# [Usando la información]
1/ Reformule en forma de lista breve el párrafo del texto sobre la elegancia que empieza con «Cierto es que la elegancia» y conserve sus ideas principales.
2/ Transcriba del texto sobre la elegancia el pasaje que va desde las palabras "Mientras reflexiono flotando" hasta las palabras "no como son.", ambas incluidas.

====== Fragmento del texto

Cierto es que la elegancia no es una virtud asignada exclusivamente a la manera de vestir u ornamentarse de las personas. Es algo que envuelve cada movimiento, cada gesto, las miradas, las formas de actuar y de desplazarse, incluso las de desaparecer en el momento justo. Tiene que ver más con los silencios que con las proclamas. Con las ausencias de ostentación que con los despliegues de colas de pavo real.

Mientras reflexiono flotando sobre el espacio blanco y luminoso en el que me observo, descubro la elegancia de esta calma vital. Un poco intemporal, un poco adormecida sobre un lecho de hiedras y flores silvestres, de compleja variedad cromática y ausencia de estridencias. Pongo en consideración la posibilidad de descubrir la permanencia en el tiempo de la elegancia, ajena a modas y modos, más como una forma de respirar que de actuar. Más como una costumbre innata que una pose antinatural. Las cosas no son siempre como deben ser si no como son.

Y de repente descubro que realmente me importa bien poco que me asignen ningún tipo de etiquetas de este esta categoria. No espero de nadie que me coloque ninguna banda de miss simpatía ni miss cabello bonito, sobre toda por la ausencia del mismo. Cada vez me despojo de más corsés acartonados, de más complejos adquiridos, y en ocasiones autoimpuestos, por la incapacidad innata a quererme a mí mismo. No aspiro a la elegancia ni a la búsqueda de tronos de belleza interior ni exterior. Tampoco he pretendido ser la figurilla de porcelana, bonita y sin excesos, que queda bien en todos los muebles y que cualquier chica de la limpieza, con pretensiones de interiorista, se empeña en poner en su sitio con el único fin del poder disfrutar del terroncillo de azúcar con que la premiará su amo, por tener las cosas en el sitio justo.

============
====== Registros del conjunto

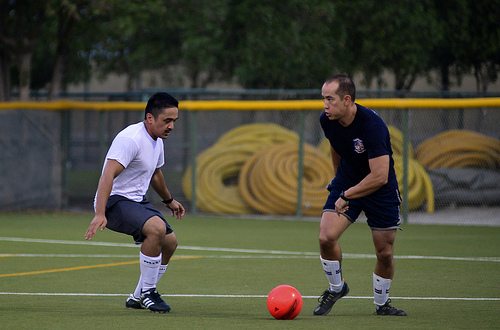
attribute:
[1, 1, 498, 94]
tree tops — behind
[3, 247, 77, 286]
lines — painted, yellow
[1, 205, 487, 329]
field — lined, turf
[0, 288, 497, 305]
lines — white, painted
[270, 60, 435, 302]
men — playing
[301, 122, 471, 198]
blue shirt — dark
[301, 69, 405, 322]
man — kicking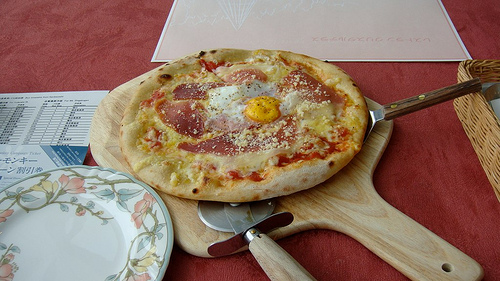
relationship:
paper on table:
[1, 93, 95, 189] [2, 2, 496, 278]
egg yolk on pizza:
[246, 93, 278, 124] [120, 49, 369, 203]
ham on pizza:
[164, 99, 218, 132] [120, 49, 369, 203]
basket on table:
[452, 66, 500, 162] [2, 2, 496, 278]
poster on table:
[157, 4, 473, 62] [2, 2, 496, 278]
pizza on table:
[120, 49, 369, 203] [2, 2, 496, 278]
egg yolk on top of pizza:
[246, 93, 278, 124] [120, 49, 369, 203]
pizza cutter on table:
[196, 196, 314, 277] [2, 2, 496, 278]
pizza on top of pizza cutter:
[120, 49, 369, 203] [196, 196, 314, 277]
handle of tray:
[336, 194, 489, 279] [96, 72, 494, 280]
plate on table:
[6, 166, 173, 279] [2, 2, 496, 278]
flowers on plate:
[32, 174, 91, 205] [6, 166, 173, 279]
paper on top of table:
[1, 93, 95, 189] [2, 2, 496, 278]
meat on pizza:
[282, 74, 337, 110] [120, 49, 369, 203]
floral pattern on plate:
[119, 192, 179, 270] [6, 166, 173, 279]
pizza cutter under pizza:
[196, 196, 314, 277] [120, 49, 369, 203]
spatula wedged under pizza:
[355, 71, 485, 145] [120, 49, 369, 203]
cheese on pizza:
[233, 122, 281, 141] [120, 49, 369, 203]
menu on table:
[1, 93, 95, 189] [2, 2, 496, 278]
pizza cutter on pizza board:
[196, 196, 314, 277] [2, 2, 496, 278]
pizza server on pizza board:
[355, 71, 485, 145] [96, 72, 494, 280]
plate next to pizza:
[6, 166, 173, 279] [120, 49, 369, 203]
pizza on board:
[120, 49, 369, 203] [96, 72, 494, 280]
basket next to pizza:
[452, 66, 500, 162] [120, 49, 369, 203]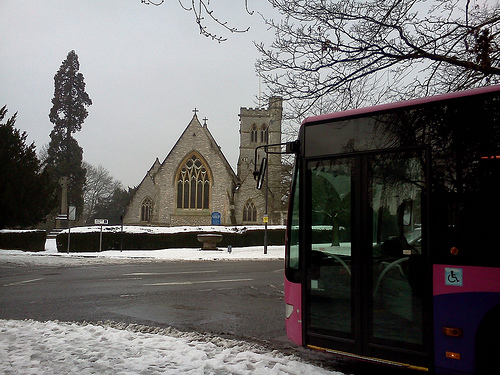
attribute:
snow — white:
[6, 227, 429, 371]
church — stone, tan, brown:
[106, 96, 298, 229]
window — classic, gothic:
[178, 152, 209, 209]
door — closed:
[304, 159, 432, 364]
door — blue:
[212, 213, 223, 226]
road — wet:
[2, 250, 494, 372]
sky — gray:
[2, 4, 492, 192]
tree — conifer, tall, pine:
[50, 48, 89, 231]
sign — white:
[94, 216, 106, 224]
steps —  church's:
[43, 213, 67, 257]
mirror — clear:
[242, 140, 287, 192]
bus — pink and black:
[250, 106, 490, 268]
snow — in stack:
[104, 342, 157, 373]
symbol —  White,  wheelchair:
[444, 266, 464, 286]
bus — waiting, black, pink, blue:
[282, 80, 497, 374]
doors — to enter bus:
[300, 150, 433, 374]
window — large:
[177, 152, 212, 209]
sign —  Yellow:
[260, 210, 277, 233]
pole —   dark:
[252, 142, 293, 287]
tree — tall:
[48, 48, 94, 218]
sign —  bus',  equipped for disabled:
[438, 268, 476, 297]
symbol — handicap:
[444, 267, 463, 285]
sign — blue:
[212, 210, 227, 226]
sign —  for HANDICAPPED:
[444, 267, 463, 286]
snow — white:
[0, 318, 325, 371]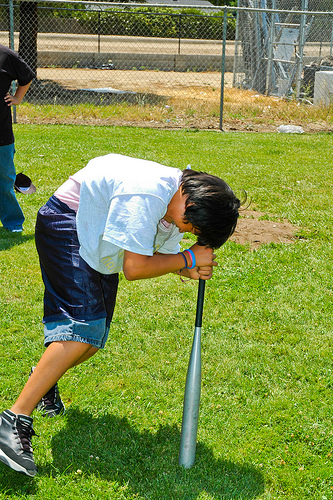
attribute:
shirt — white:
[96, 185, 140, 207]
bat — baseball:
[168, 277, 216, 462]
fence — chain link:
[0, 0, 332, 132]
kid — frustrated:
[7, 153, 237, 456]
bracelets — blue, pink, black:
[176, 245, 197, 275]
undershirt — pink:
[52, 164, 85, 212]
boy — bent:
[8, 128, 242, 469]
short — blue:
[33, 217, 108, 346]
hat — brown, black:
[13, 165, 41, 203]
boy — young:
[1, 149, 246, 475]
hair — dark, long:
[167, 153, 254, 253]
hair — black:
[163, 167, 253, 261]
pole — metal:
[94, 9, 103, 51]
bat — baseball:
[172, 267, 239, 482]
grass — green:
[1, 121, 332, 498]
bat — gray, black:
[177, 238, 211, 469]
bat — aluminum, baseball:
[177, 237, 208, 472]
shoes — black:
[4, 363, 72, 483]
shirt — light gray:
[52, 153, 198, 289]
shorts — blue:
[34, 191, 123, 345]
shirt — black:
[2, 37, 29, 150]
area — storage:
[253, 6, 319, 118]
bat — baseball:
[180, 297, 212, 480]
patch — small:
[284, 121, 298, 134]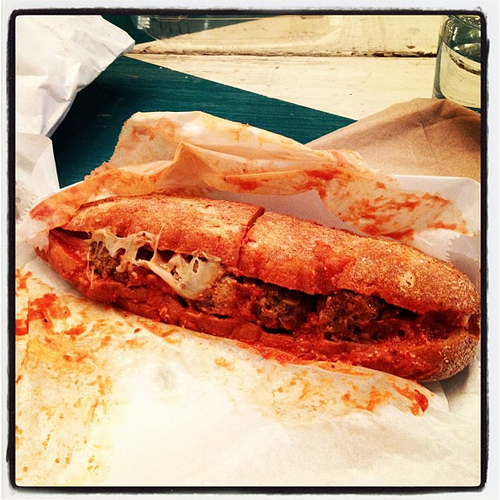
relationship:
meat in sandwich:
[236, 276, 410, 340] [38, 200, 471, 360]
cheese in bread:
[96, 232, 225, 302] [35, 192, 480, 386]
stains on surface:
[32, 283, 132, 452] [5, 304, 93, 488]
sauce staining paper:
[366, 199, 392, 218] [109, 95, 474, 280]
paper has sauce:
[11, 356, 425, 483] [18, 310, 82, 409]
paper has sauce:
[25, 308, 215, 498] [25, 315, 400, 423]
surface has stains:
[221, 19, 389, 112] [348, 43, 433, 65]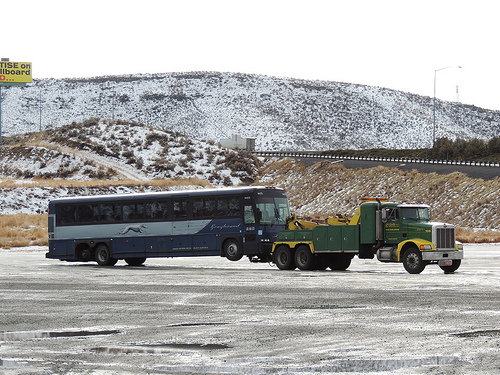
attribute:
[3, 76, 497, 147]
snow — white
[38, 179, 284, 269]
bus — greyhouse 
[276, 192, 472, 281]
tow truck — green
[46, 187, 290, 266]
bus — blue, broken, grey and blue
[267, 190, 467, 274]
truck — heavy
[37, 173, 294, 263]
bus — blue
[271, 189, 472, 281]
truck — green and yellow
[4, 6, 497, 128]
sky — blue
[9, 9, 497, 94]
sky — blue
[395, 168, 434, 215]
ground — snowy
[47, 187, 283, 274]
bus — blue and silver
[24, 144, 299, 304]
bus — blue and silver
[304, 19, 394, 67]
clouds — white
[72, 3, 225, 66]
sky — blue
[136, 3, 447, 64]
sky — blue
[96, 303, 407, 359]
ground — frozen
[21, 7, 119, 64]
clouds — white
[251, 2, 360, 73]
clouds — white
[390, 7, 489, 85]
clouds — white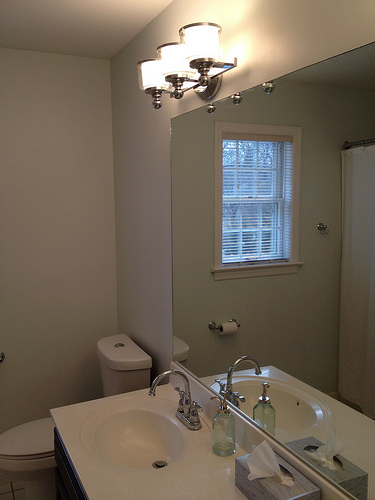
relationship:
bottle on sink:
[209, 393, 238, 458] [49, 361, 375, 498]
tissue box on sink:
[236, 440, 320, 500] [49, 361, 375, 498]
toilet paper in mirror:
[207, 318, 241, 338] [169, 42, 375, 499]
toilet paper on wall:
[207, 318, 241, 338] [1, 48, 114, 431]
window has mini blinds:
[212, 119, 304, 282] [223, 138, 286, 262]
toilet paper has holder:
[207, 318, 241, 338] [208, 318, 242, 331]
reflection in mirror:
[208, 114, 375, 499] [169, 42, 375, 499]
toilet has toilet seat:
[1, 333, 153, 499] [1, 414, 57, 455]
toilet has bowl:
[1, 333, 153, 499] [1, 456, 58, 486]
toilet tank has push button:
[99, 333, 153, 396] [114, 342, 126, 349]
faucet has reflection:
[149, 368, 204, 433] [215, 354, 263, 407]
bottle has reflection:
[209, 393, 238, 458] [252, 382, 277, 440]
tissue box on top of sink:
[236, 440, 320, 500] [49, 361, 375, 498]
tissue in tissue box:
[246, 439, 284, 481] [236, 440, 320, 500]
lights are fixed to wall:
[136, 23, 239, 108] [109, 2, 375, 393]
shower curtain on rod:
[338, 145, 375, 414] [342, 134, 375, 150]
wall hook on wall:
[316, 221, 332, 237] [1, 48, 114, 431]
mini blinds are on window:
[223, 138, 286, 262] [212, 119, 304, 282]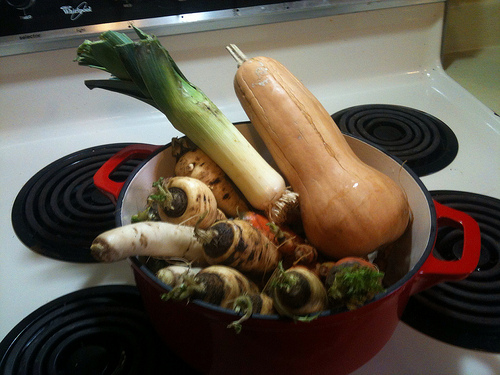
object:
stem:
[69, 23, 189, 111]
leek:
[72, 20, 299, 229]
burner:
[398, 188, 499, 354]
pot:
[90, 120, 480, 374]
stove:
[0, 0, 500, 375]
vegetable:
[70, 21, 416, 337]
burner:
[11, 142, 156, 265]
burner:
[0, 284, 178, 375]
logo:
[59, 1, 95, 22]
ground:
[295, 118, 349, 164]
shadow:
[376, 217, 412, 287]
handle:
[418, 197, 482, 283]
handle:
[93, 144, 157, 201]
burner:
[329, 102, 458, 178]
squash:
[223, 40, 410, 261]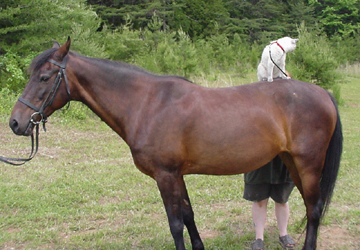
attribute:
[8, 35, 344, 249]
horse — brown, standing, held, large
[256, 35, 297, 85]
cat — white, seated, small, seating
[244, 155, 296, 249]
person — standing, obscured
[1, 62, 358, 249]
grass — green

============

# [Respuestas por tarea]
1/
- La elegancia no se limita a la manera de vestir o de adornarse.
- Abarca cada movimiento, gesto y mirada, así como las formas de actuar, de desplazarse e incluso de desaparecer en el momento justo.
- Guarda más relación con los silencios que con las proclamas.
- Se vincula más con la falta de ostentación que con el lucimiento vistoso.

2/
Mientras reflexiono flotando sobre el espacio blanco y luminoso en el que me observo, descubro la elegancia de esta calma vital. Un poco intemporal, un poco adormecida sobre un lecho de hiedras y flores silvestres, de compleja variedad cromática y ausencia de estridencias. Pongo en consideración la posibilidad de descubrir la permanencia en el tiempo de la elegancia, ajena a modas y modos, más como una forma de respirar que de actuar. Más como una costumbre innata que una pose antinatural. Las cosas no son siempre como deben ser si no como son.